Recent developments in affective computing are developing the capacity for systems of artificial intelligence to look at a human smile and tell if it’s fake or genuine, to detect cues about mood and potentially to offer a therapeutic response. Even our smart phone may one day be able to detect our moodiness and play soothing music or offer encouraging words.
These comments by Richard Susskind, co-author of The Future of the Professions: How Technology Will Transform the Work of Human Experts, were part of a discussion on a recent podcast about the emergence of artificial intelligence systems that are ‘superior to humans in being able to detect the emotional state of a person in front of them’ and the effect on professionals.
“In Japan where there is a great shortage of nurses, in some of the private hospitals they have robotic nurses in the rooms and some people would say ‘that’s shocking you need an empathetic human being’ at one level what I would say is if you can’t afford or simply have human beings the question is not whether ‘the robot is better than nurses’ but ‘is it better than nothing at all”.

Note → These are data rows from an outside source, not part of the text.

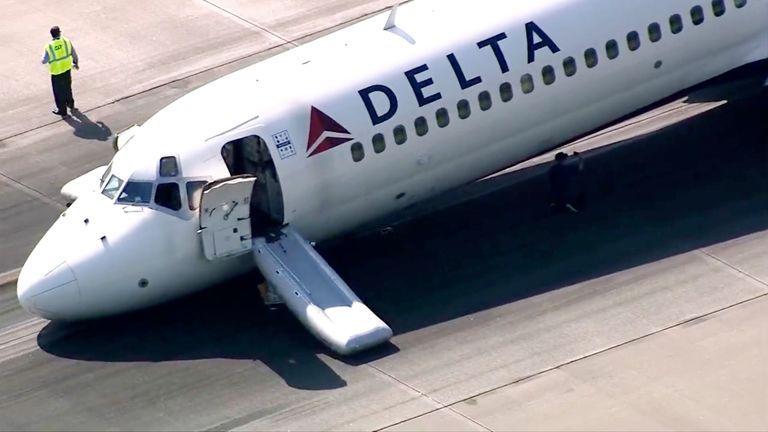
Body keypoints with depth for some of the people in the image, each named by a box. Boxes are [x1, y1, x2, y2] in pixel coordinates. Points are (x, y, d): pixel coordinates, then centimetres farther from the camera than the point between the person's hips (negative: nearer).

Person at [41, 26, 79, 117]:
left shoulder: (49, 46, -22)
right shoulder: (67, 42, -14)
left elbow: (44, 61, -14)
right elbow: (74, 54, -2)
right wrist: (75, 63, 17)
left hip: (56, 73, -4)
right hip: (67, 69, 4)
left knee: (59, 91, 13)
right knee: (67, 88, 27)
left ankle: (62, 110, 25)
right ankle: (71, 105, 44)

“(In the absence of a human) it’s possible that a robotic nurse could detect whether there is some sort of agitation or pain and discomfort and make comforting noises, emit comforting music, keep the person company. And for some people that might seem bizarre but again the choice of having some kind of electronic care facility as opposed to no care facility, I think that is not a choice, I think it’s a very promising option where we lack the appropriate human resource”.
Other applications include companionship in nursing homes and sample collection in hospitals.
Richard Susskind adds “I’m not saying that these systems are more empathetic than human beings, I am saying that they are way better than nothing, and I am trying to challenge the view that all professional services need to be delivered through a professional advisor. I don’t accept that to be the case in all cases”.
He also questions the limits of automated affective decision making, asking ‘do we really want a machine deciding when to switch off life support and actually flipping the switch?’ He urges us to have the debate as to the acceptable limits of artificial intelligence in decision making and implementation in health care.